PLANS to build four levels of beach huts below a Swanage hotel have been refused by district planning chiefs.

The owners of the Pines Hotel, Burlington Road, wanted to build 45 huts on stepped terraces on the cliff side overlooking Swanage Bay.

Members of Purbeck District Council’s planning committee turned down the planning application. While they did not object to the principle of development at the site, they opposed the “amount and scale” of the huts.

A report compiled by planning case officer Anthony Bird recommended to refuse permission for the scheme. One of the report's conclusions was the scheme would have an "unacceptable" impact on the character of the area.

Following a number of landslides, the cliffs have undergone extensive stabilisation works.

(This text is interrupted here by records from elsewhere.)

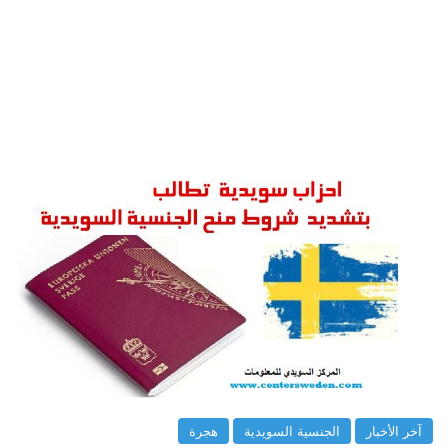
آخر الأخبار
الجنسية السويدية
هجرة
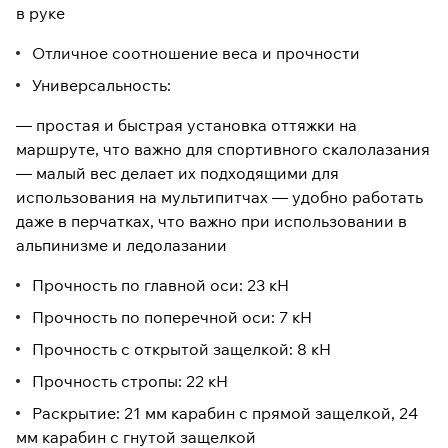
в руке
Отличное соотношение веса и прочности
Универсальность:
— простая и быстрая установка оттяжки на
маршруте, что важно для спортивного скалолазания
— малый вес делает их подходящими для
использования на мультипитчах — удобно работать
даже в перчатках, что важно при использовании в
альпинизме и ледолазании
Прочность по главной оси: 23 кН
Прочность по поперечной оси: 7 кН
Прочность с открытой защелкой: 8 кН
Прочность стропы: 22 кН
Раскрытие: 21 мм карабин с прямой защелкой, 24
мм карабин с гнутой защелкой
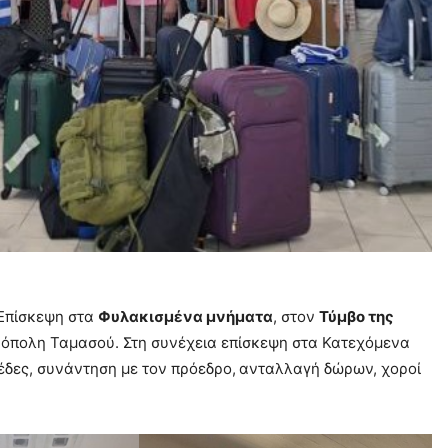
 Επίσκεψη στα
Φυλακισμένα μνήματα
, στον
Τύμβο της
ρόπολη Ταμασού. Στη συνέχεια επίσκεψη στα Κατεχόμενα
έδες, συνάντηση με τον πρόεδρο, ανταλλαγή δώρων, χοροί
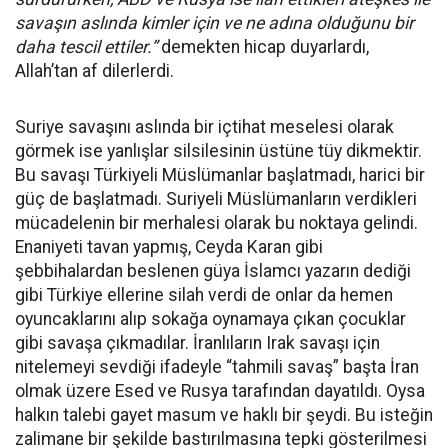
savaşın aslında kimler için ve ne adına olduğunu bir
daha tescil ettiler.”
demekten hicap duyarlardı,
Allah’tan af dilerlerdi.
Suriye savaşını aslında bir içtihat meselesi olarak
görmek ise yanlışlar silsilesinin üstüne tüy dikmektir.
Bu savaşı Türkiyeli Müslümanlar başlatmadı, harici bir
güç de başlatmadı. Suriyeli Müslümanların verdikleri
mücadelenin bir merhalesi olarak bu noktaya gelindi.
Enaniyeti tavan yapmış, Ceyda Karan gibi
şebbihalardan beslenen güya İslamcı yazarın dediği
gibi Türkiye ellerine silah verdi de onlar da hemen
oyuncaklarını alıp sokağa oynamaya çıkan çocuklar
gibi savaşa çıkmadılar. İranlıların Irak savaşı için
nitelemeyi sevdiği ifadeyle “tahmili savaş” başta İran
olmak üzere Esed ve Rusya tarafından dayatıldı. Oysa
halkın talebi gayet masum ve haklı bir şeydi. Bu isteğin
zalimane bir şekilde bastırılmasına tepki gösterilmesi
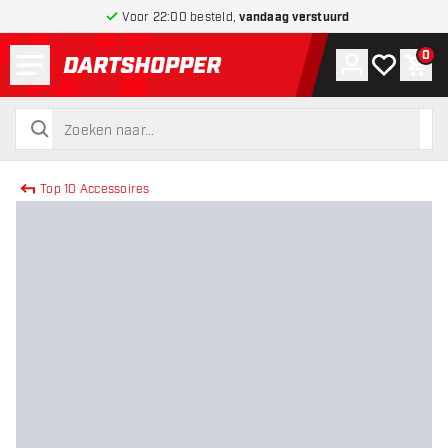
Voor 22:00 besteld,
vandaag verstuurd
Menu
0
Account
Mijn verlang
Win
terug naar home pagina
zoeken
zoeken
Top 10 Accessoires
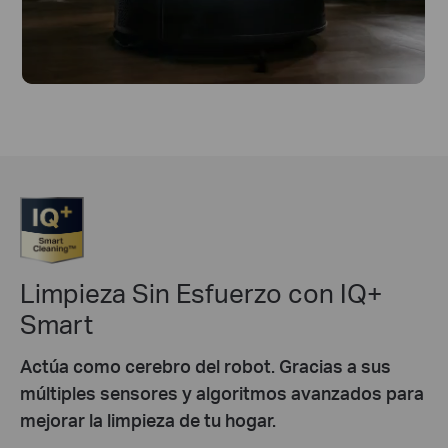
Limpieza Sin Esfuerzo con IQ+
Smart
Actúa como cerebro del robot. Gracias a sus
múltiples sensores y algoritmos avanzados para
mejorar la limpieza de tu hogar.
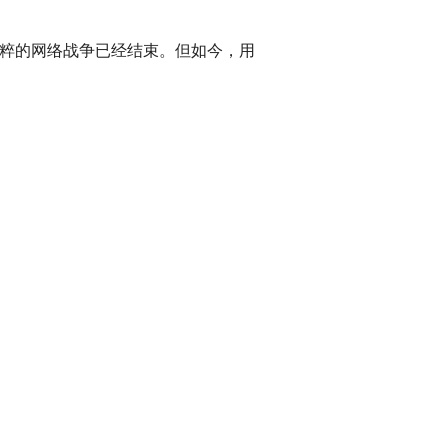
纯粹的网络战争已经结束。但如今，用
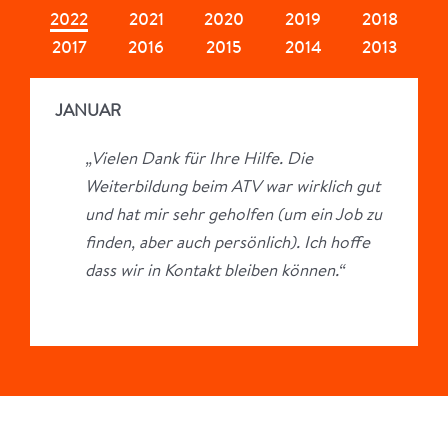
2022
2021
2020
2019
2018
2017
2016
2015
2014
2013
JANUAR
„V
ielen Dank für Ihre Hilfe. Die
Weiterbildung beim ATV war wirklich gut
und hat mir sehr geholfen (um ein Job zu
finden, aber auch persönlich). Ich hoffe
dass wir in Kontakt bleiben können.“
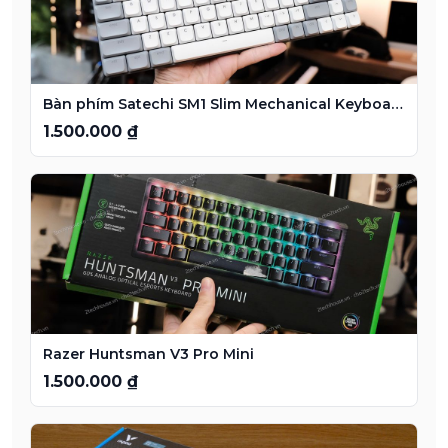
Bàn phím Satechi SM1 Slim Mechanical Keyboard
1.500.000 ₫
Razer Huntsman V3 Pro Mini
1.500.000 ₫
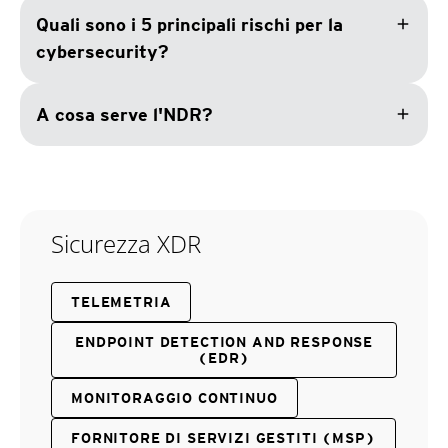
add
Quali sono i 5 principali rischi per la
cybersecurity?
add
A cosa serve l'NDR?
Sicurezza XDR
TELEMETRIA
ENDPOINT DETECTION AND RESPONSE
(EDR)
MONITORAGGIO CONTINUO
FORNITORE DI SERVIZI GESTITI (MSP)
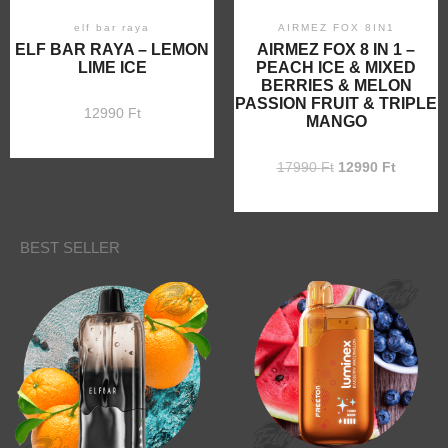
elf bar raya
AIRMEZ FOX 8IN1
ELF BAR RAYA – LEMON
AIRMEZ FOX 8 IN 1 –
LIME ICE
PEACH ICE & MIXED
BERRIES & MELON
PASSION FRUIT & TRIPLE
12990
Ft
MANGO
17990
Ft
12990
Ft
BEST SELLER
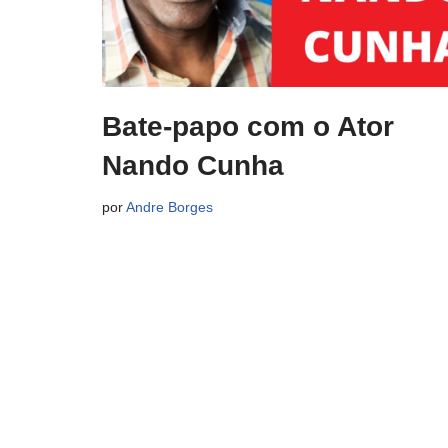
Bate-papo com o Ator
Nando Cunha
por
Andre Borges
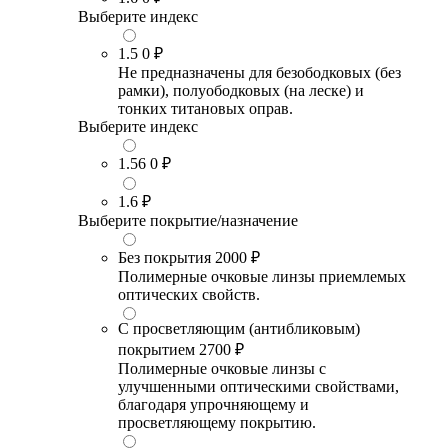
Выберите индекс
1.5
0 ₽
Не предназначены для безободковых (без
рамки), полуободковых (на леске) и
тонких титановых оправ.
Выберите индекс
1.56
0 ₽
1.6
₽
Выберите покрытие/назначение
Без покрытия
2000 ₽
Полимерные очковые линзы приемлемых
оптических свойств.
С просветляющим (антибликовым)
покрытием
2700 ₽
Полимерные очковые линзы с
улучшенными оптическими свойствами,
благодаря упрочняющему и
просветляющему покрытию.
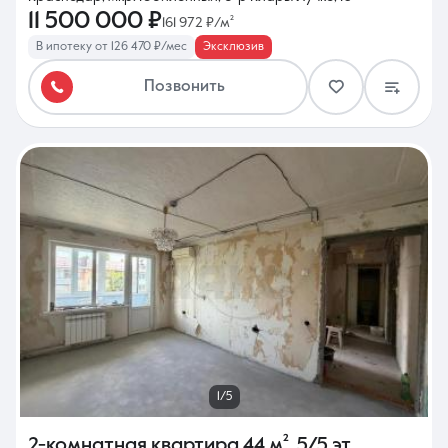
11 500 000 ₽
161 972 ₽/м²
В ипотеку от 126 470 ₽/мес
Эксклюзив
Позвонить
1/5
2-комнатная квартира
44 м²
,
5/5 эт.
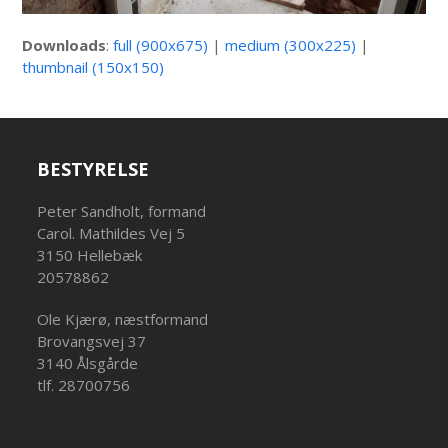
Downloads
:
full (900x675)
|
medium (300x225)
|
thumbnail (150x150)
BESTYRELSE
Peter Sandholt, formand
Carol. Mathildes Vej 5
3150 Hellebæk
20578862
Ole Kjærø, næstformand
Brovangsvej 37
3140 Ålsgårde
tlf. 28700756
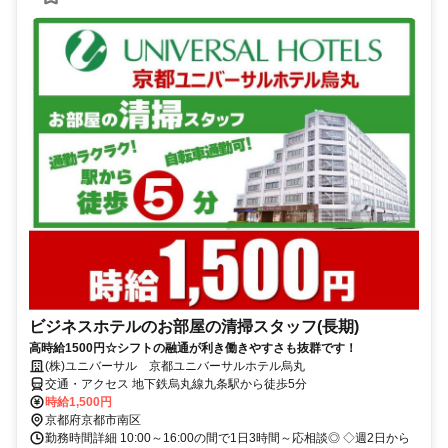
ビジネスホテルのお部屋の清掃スタッフ(長期)
高時給1500円☆シフトの融通が利き働きやすさも抜群です！
(株)ユニバーサル 京都ユニバーサルホテル烏丸
交通・アクセス 地下鉄烏丸線九条駅から徒歩5分
時給1,500円
京都府京都市南区
勤務時間詳細 10:00～16:00の間で1日3時間～応相談◎ ◇週2日から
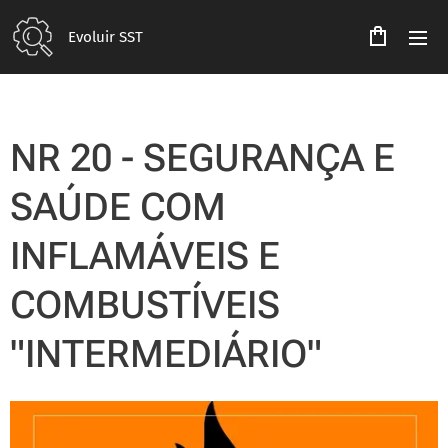
Evoluir SST
NR 20 - SEGURANÇA E
SAÚDE COM
INFLAMÁVEIS E
COMBUSTÍVEIS
"INTERMEDIÁRIO"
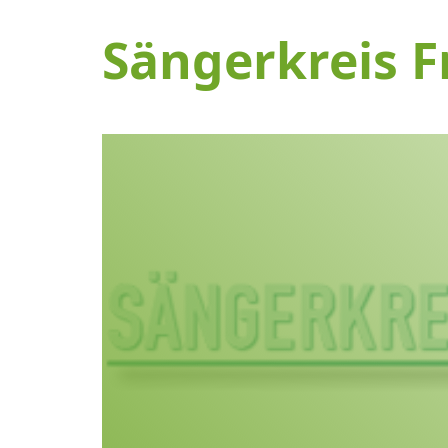
Sängerkreis F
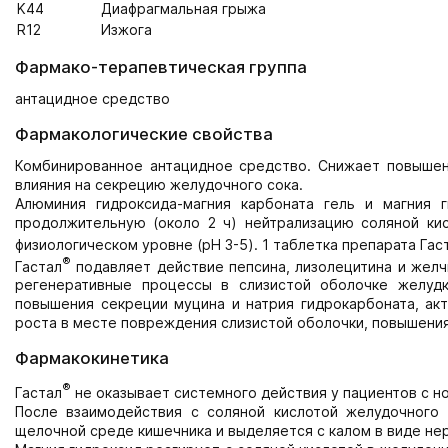
K44
Диафрагмальная грыжа
R12
Изжога
Фармако-терапевтическая группа
антацидное средство
Фармакологические свойства
Комбинированное антацидное средство. Снижает повышен
влияния на секрецию желудочного сока.
Алюминия гидроксида-магния карбоната гель и магния
продолжительную (около 2 ч) нейтрализацию соляной ки
физиологическом уровне (pH 3-5). 1 таблетка препарата Гас
®
Гастал
подавляет действие пепсина, лизолецитина и желч
регенеративные процессы в слизистой оболочке желуд
повышения секреции муцина и натрия гидрокарбоната, акт
роста в месте повреждения слизистой оболочки, повышения
Фармакокинетика
®
Гастал
не оказывает системного действия у пациентов с н
После взаимодействия с соляной кислотой желудочного 
щелочной среде кишечника и выделяется с калом в виде не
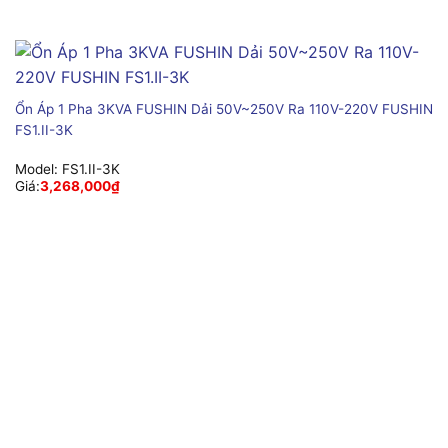
Ổn Áp 1 Pha 3KVA FUSHIN Dải 50V~250V Ra 110V-220V FUSHIN
FS1.II-3K
Model:
FS1.II-3K
Giá:
3,268,000
₫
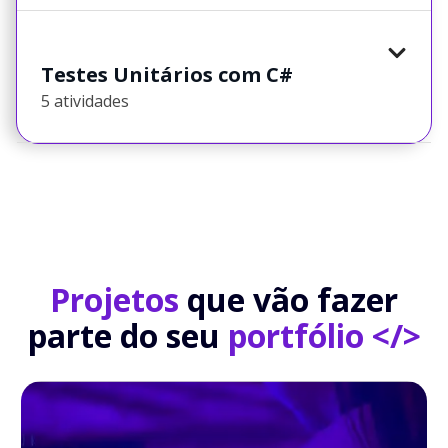
Testes Unitários com C#
5 atividades
Projetos
que vão fazer
parte do seu
portfólio </>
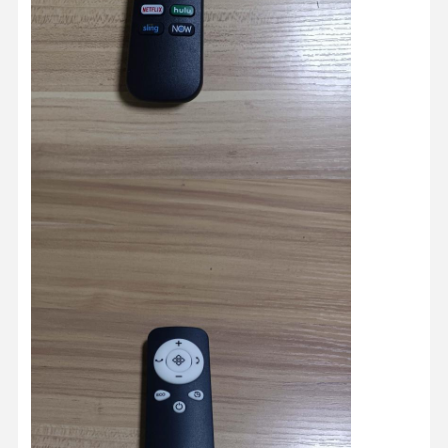
Startseite
Produkte
Über Uns
Fabrik Tour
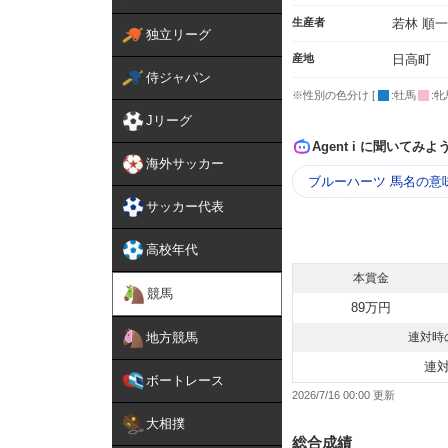
生産者
若林 順一
独立リーグ
産地
日高町
侍ジャパン
※性別の色分け [
:牡馬
:牝
Jリーグ
Agent i に聞いてみよ
海外サッカー
ブルーハーツ 馬名の意
サッカー代表
高校年代
本賞金
競馬
89万円
地方競馬
連対時
連
ボートレース
2026/7/16 00:00
大相撲
総合成績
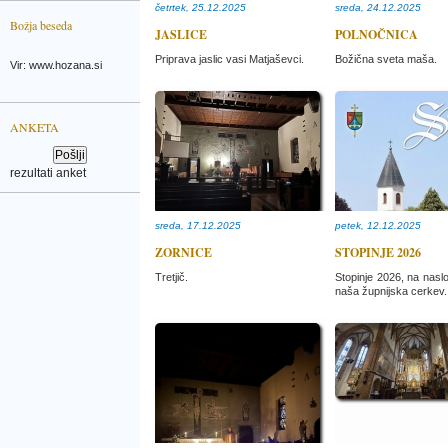
četrtek, 25.12.2025
sreda, 24.12.2025
Božja beseda
JASLICE
POLNOČNICA
Priprava jaslic vasi Matjaševci.
Božična sveta maša.
Vir: www.hozana.si
ANKETA
rezultati anket
sreda, 17.12.2025
petek, 12.12.2025
ZORNICE
STOPINJE 2026
Tretjič.
Stopinje 2026, na naslo
naša župnijska cerkev.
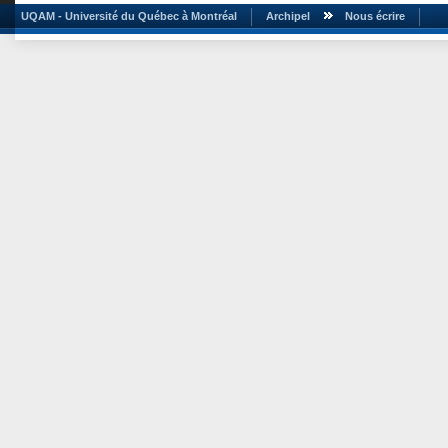
UQAM - Université du Québec à Montréal
Archipel
Nous écrire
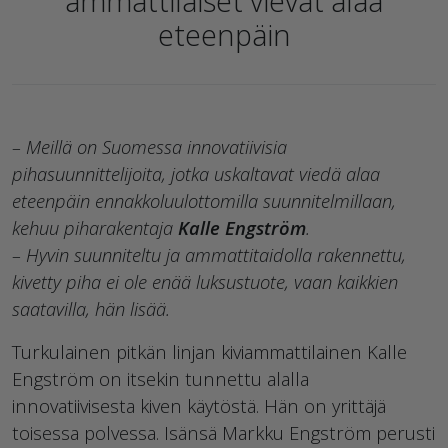
ammattilaiset vievät alaa
eteenpäin
– Meillä on Suomessa innovatiivisia
pihasuunnittelijoita, jotka uskaltavat viedä alaa
eteenpäin ennakkoluulottomilla suunnitelmillaan,
kehuu piharakentaja
Kalle Engström
.
– Hyvin suunniteltu ja ammattitaidolla rakennettu,
kivetty piha ei ole enää luksustuote, vaan kaikkien
saatavilla, hän lisää.
Turkulainen pitkän linjan kiviammattilainen Kalle
Engström on itsekin tunnettu alalla
innovatiivisesta kiven käytöstä. Hän on yrittäjä
toisessa polvessa. Isänsä Markku Engström perusti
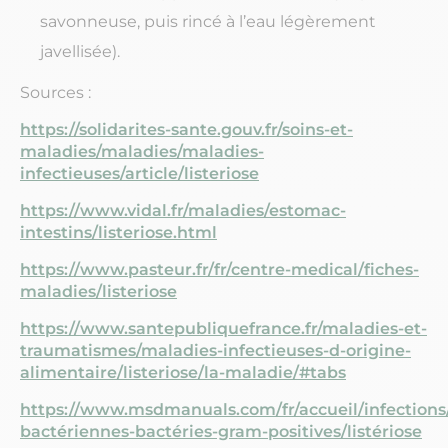
savonneuse, puis rincé à l’eau légèrement
javellisée).
Sources :
https://solidarites-sante.gouv.fr/soins-et-
maladies/maladies/maladies-
infectieuses/article/listeriose
https://www.vidal.fr/maladies/estomac-
intestins/listeriose.html
https://www.pasteur.fr/fr/centre-medical/fiches-
maladies/listeriose
https://www.santepubliquefrance.fr/maladies-et-
traumatismes/maladies-infectieuses-d-origine-
alimentaire/listeriose/la-maladie/#tabs
https://www.msdmanuals.com/fr/accueil/infections/
bactériennes-bactéries-gram-positives/listériose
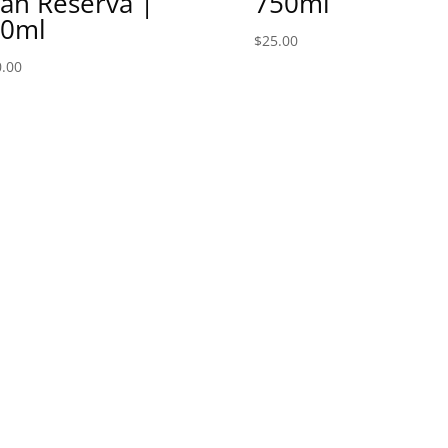
an Reserva |
750ml
50ml
$
25.00
.00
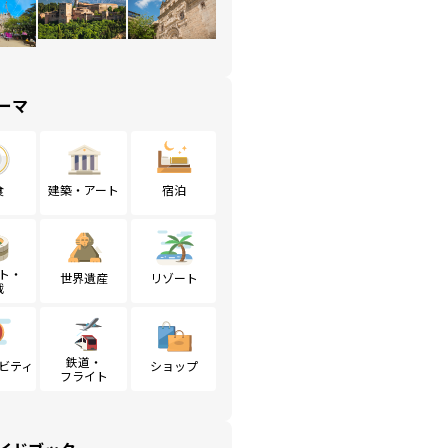
ーマ
食
建築・アート
宿泊
ト・
世界遺産
リゾート
戦
鉄道・
ビティ
ショップ
フライト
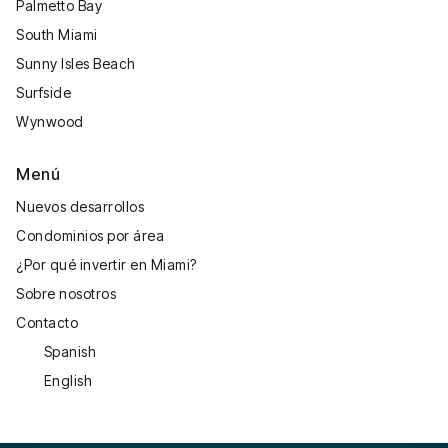
Palmetto Bay
South Miami
Sunny Isles Beach
Surfside
Wynwood
Menú
Nuevos desarrollos
Condominios por área
¿Por qué invertir en Miami?
Sobre nosotros
Contacto
Spanish
English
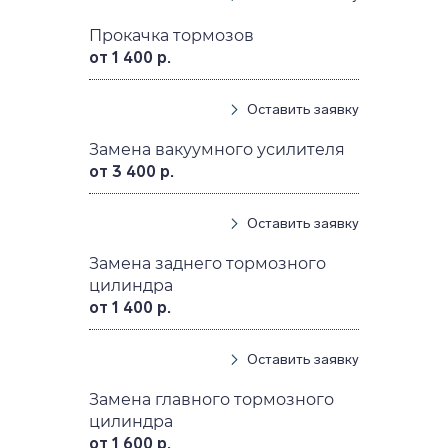
Прокачка тормозов
от 1 400 р.
Оставить заявку
Замена вакуумного усилителя
от 3 400 р.
Оставить заявку
Замена заднего тормозного
цилиндра
от 1 400 р.
Оставить заявку
Замена главного тормозного
цилиндра
от 1 600 р.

The challenging engineering project - to safeguard the hotel from future collapses - was recently recognised with a national award.

Pines Hotel owner John Puddepha said previously that the plans would open this end of Swanage to more tourism opportunities.

"Forty-five huts would mean quite a lot of people coming into the town, possibly from outside the area, who might stay overnight,” he said.

The proposed huts would have been built over four levels, with 18 at promenade level, 13 at level two, 11 at level three, and three units with a roof terrace on the top level.

While Swanage Town Council offered no objection to the scheme in principle, Natural England, the Jurassic Coast Trust and the Area of Outstanding Natural Beauty landscape planning officer all recorded objections.

Some concerns about possible noise disturbance and parking issues were also raised by nearby residents.

In his report, Mr Bird concluded: "It is considered that the beach huts, by virtue of their overall scale, form and location, would cause significant harm to the landscape character and amenity of this part of the Dorset Area of Outstanding Natural Beauty and the setting of the Dorset and East Devon Coast World Heritage site.

"It would add an unnatural landscape feature and extend the built form along the coast. This results in demonstrable harm to the distinctive landscape qualities of the locality."